Transcribed page contents

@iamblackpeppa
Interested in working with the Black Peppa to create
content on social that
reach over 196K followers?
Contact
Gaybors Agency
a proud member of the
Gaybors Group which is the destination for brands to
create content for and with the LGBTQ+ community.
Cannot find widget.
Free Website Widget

### [About this task]
From the entries above, pull out each line that includes "create".

### [Response to the exercise]
Interested in working with the Black Peppa to create
create content for and with the LGBTQ+ community.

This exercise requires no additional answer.